Tuesday, May 5, 2015

Just in from Capitol Hill

Farmers cheer Senate move to stop EPA overreach

Washington—A newly introduced Senate bill, the Federal Water Quality Protection Act, would put in check the EPA and its attempt to broaden the definition of “waters of the U.S.” Farmers and ranchers say they’re grateful congressional lawmakers are listening to them as it seems EPA has turned a deaf ear to their concerns.

“Tens of thousands of farmers, ranchers and land owners have spoken out, but EPA has yet to fully acknowledge the proposal’s potential impact on everyday farming activities,” American Farm Bureau Federation President Bob Stallman said. “We work hard every day to minimize the environmental impact of raising the food, fuel and fiber we all consume. We’re grateful that our congressional representatives are paving the way to safeguard both farmers and their land.”

The legislation, introduced today by Sens. John Barrasso (R-Wyo.) and Joe Donnelly (D-Ind.), directs the EPA and the U.S. Army Corps of Engineers to issue a revised WOTUS rule that does not include things such as isolated ponds, ditches, agriculture water, storm water, groundwater, floodwater, municipal water supply systems, wastewater management systems and streams without enough flow to carry pollutants to navigable waters.

Sens. Jim Inhofe (R-Okla.), Heidi Heitkamp (D-N.D.), Pat Roberts (R-Kan.) and Joe Manchin (D-W.V.) are also original cosponsors of the bill.

In a letter, Farm Bureau and more than 80 additional agriculture organizations urged leaders of the Senate Environment and Public Works Committee and the Senate Agriculture Committee to act quickly on the bill.

“The sooner Congress acts, the sooner the agencies can re-craft a rule that more accurately reflects the will of Congress, while respecting the concerns of all affected parties.
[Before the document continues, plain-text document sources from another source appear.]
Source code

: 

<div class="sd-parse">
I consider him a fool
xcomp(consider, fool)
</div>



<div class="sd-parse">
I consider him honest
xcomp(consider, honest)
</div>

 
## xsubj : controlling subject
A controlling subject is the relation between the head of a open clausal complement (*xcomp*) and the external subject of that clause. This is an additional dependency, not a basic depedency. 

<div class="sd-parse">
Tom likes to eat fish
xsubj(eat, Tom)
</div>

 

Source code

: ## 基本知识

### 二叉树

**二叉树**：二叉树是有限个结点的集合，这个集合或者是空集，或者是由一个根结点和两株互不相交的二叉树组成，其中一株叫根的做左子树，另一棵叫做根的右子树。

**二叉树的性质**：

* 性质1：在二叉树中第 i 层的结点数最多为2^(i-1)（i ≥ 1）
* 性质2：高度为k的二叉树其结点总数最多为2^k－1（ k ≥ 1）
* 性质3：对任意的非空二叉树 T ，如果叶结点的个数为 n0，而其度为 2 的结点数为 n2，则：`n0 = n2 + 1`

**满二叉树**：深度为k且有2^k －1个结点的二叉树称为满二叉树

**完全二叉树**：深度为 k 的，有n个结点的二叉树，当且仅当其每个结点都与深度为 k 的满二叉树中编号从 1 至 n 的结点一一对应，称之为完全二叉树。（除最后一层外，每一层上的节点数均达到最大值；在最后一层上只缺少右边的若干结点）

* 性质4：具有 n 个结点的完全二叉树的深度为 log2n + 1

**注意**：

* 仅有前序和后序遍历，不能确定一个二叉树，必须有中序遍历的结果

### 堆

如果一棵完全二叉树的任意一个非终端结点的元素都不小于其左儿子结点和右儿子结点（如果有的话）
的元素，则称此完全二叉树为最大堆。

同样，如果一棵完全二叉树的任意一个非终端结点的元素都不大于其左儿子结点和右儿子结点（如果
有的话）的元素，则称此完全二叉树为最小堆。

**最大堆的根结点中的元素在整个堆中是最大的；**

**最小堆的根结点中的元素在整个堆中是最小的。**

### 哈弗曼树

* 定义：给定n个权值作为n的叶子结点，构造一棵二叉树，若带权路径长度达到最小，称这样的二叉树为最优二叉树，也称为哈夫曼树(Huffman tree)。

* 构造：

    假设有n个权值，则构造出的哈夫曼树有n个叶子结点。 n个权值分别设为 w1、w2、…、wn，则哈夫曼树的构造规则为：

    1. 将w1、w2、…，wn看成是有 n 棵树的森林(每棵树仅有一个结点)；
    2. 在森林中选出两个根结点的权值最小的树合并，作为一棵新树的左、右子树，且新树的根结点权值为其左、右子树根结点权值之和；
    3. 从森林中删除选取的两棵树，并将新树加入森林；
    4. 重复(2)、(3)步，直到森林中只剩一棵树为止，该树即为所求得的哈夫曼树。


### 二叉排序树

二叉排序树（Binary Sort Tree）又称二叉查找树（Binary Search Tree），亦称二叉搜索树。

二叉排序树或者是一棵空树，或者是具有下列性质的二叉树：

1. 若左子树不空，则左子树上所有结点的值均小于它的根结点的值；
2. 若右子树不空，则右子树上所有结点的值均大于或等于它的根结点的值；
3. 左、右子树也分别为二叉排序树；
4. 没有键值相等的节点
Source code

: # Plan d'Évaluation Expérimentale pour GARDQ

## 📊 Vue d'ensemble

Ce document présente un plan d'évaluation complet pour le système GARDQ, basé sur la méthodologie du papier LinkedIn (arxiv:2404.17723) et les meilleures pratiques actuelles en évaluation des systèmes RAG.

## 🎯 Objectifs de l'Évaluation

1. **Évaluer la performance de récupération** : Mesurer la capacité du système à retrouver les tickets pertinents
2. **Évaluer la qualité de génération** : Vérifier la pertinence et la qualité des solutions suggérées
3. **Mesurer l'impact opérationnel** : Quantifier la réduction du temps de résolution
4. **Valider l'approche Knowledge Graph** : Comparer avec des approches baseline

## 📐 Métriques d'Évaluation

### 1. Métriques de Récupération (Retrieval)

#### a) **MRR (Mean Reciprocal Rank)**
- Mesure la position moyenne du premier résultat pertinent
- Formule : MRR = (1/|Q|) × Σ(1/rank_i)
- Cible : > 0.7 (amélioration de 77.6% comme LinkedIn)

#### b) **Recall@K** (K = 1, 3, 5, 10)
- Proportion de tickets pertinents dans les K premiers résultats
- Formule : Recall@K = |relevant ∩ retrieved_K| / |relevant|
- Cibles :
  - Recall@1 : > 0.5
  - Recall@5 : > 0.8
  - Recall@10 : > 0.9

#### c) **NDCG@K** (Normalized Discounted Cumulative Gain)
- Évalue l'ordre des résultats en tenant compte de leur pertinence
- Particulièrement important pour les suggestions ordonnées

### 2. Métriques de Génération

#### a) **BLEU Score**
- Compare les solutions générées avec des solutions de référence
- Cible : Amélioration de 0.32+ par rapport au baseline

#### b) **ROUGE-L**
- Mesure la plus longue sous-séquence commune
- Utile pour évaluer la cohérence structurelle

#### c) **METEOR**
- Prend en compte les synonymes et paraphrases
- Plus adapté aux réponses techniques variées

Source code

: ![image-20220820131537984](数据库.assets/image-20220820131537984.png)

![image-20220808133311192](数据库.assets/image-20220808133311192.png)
By acting before the agencies’ regulation is promulgated, Congress can provide the best opportunity and path to ensure that a final rule is practical, reflects congressional intent, and ensures appropriate environmental safeguards,” the groups wrote to Environment and Public Works Committee Chairman Inhofe and Senate Agriculture Committee Chairman Roberts, as well as Sen. Barbara Boxer (D-Calif.), ranking member of the Environment and Public Works Committee, and Sen. Debbie Stabenow (D-Mich.), ranking member of the Agriculture Committee.

Early last month, EPA sent its WOTUS final rule to the Office of Management and Budget for interagency review. This is the last step before the release of the final rule. The White House Office of Information and Regulatory Affairs received the proposed rule April 6. OIRA’s regulatory review is supposed to take 90 days, although controversial rules can be tied up far longer. EPA officials have long said that they are aiming to finalize the rule this spring.